Yep. This is the one Masoné will be remembered for, all right…
It’s his Corvette Summer.
Don’t slag on Corvette Summer. I like it more than any of the Star Wars movies (sorry, nerds).
New BattyBlog post is up today. Lots of words, but little is actually said.
“As I gained the creative freedom to tackle serious topics, I decided to age my characters realistically.”
That’s it. That’s literally all it says. But it takes Tom Batiuk 266 words, including six metaphors (none of which make any sense) to say this.

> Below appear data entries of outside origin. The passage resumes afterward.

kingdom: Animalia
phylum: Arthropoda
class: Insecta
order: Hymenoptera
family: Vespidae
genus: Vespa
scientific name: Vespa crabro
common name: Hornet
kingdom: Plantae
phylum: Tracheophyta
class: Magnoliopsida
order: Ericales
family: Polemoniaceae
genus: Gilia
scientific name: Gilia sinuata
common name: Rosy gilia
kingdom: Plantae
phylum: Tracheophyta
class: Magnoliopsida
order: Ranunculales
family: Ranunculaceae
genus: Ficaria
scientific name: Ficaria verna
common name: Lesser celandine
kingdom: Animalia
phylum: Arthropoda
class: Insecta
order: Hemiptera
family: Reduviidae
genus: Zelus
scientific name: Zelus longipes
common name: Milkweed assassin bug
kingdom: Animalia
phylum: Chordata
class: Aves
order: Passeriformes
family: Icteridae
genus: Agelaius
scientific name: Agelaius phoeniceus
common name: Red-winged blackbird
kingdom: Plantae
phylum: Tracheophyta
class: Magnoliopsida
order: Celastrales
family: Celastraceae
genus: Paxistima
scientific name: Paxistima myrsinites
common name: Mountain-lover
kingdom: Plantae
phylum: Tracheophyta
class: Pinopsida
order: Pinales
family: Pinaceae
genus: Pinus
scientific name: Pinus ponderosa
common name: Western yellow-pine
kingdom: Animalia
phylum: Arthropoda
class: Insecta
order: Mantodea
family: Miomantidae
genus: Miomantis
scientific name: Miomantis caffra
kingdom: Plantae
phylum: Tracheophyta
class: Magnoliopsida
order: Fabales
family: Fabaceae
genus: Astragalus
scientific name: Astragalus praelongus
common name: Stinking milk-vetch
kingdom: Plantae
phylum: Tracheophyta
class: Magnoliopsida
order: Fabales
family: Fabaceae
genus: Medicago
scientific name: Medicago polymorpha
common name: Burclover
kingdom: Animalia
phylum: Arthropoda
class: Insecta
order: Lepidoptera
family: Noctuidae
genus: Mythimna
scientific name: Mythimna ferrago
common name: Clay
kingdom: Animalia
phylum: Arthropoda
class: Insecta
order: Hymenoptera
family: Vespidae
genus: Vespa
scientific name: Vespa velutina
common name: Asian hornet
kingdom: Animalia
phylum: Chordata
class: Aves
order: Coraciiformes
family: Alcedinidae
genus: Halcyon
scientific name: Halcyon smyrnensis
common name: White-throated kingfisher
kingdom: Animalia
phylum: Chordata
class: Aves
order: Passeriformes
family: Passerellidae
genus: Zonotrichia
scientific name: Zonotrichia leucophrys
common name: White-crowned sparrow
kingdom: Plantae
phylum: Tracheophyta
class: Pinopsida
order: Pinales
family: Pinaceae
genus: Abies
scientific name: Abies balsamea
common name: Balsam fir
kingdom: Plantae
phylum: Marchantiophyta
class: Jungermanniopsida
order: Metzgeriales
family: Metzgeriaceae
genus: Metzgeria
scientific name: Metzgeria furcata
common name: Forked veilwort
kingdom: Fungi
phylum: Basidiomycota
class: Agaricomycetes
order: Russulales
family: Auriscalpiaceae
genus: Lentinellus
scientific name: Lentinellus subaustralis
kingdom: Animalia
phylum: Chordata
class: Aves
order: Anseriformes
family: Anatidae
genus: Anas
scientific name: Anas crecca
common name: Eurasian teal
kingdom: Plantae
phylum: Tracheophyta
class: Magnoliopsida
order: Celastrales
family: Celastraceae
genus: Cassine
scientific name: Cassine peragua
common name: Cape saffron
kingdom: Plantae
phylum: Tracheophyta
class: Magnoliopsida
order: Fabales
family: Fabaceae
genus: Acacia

I wish Matt Taibbi would do to Tom Batiuk what he did to Thomas Friedman:
https://delong.typepad.com/egregious_moderation/2009/01/matt-taibbi-flathead-the-peculiar-genius-of-thomas-l-friedman.html
Well it’s not like Batty is a writer or anything like that. I also wonder if English is his first language.
Good old days before Taibbi sold out and became the very thing he used to denounce in the punditsphere…
TomBa actually wrote this (from today’s excerpt from the Intro to The Complete Funky Winkerbean Volume 10).
“I began Funky writing about cartoon characters, and I was now writing about human beings.”
Holy Cow. Those cartoon characters were so much more interesting, entertaining, and yes, sorry Tom, FUNNY than the “human beings” he has now. Who act about as human as the Coneheads.
I have to agree that the word “raw” did cross my mind when watching the trailer, but it was as an adjective applied to “sewage”.
Mason’s innovation was to make the emotional pivot point of Lisa’s Story, a smash cut to the talking murder chimp right after she found out she was gonna die after all.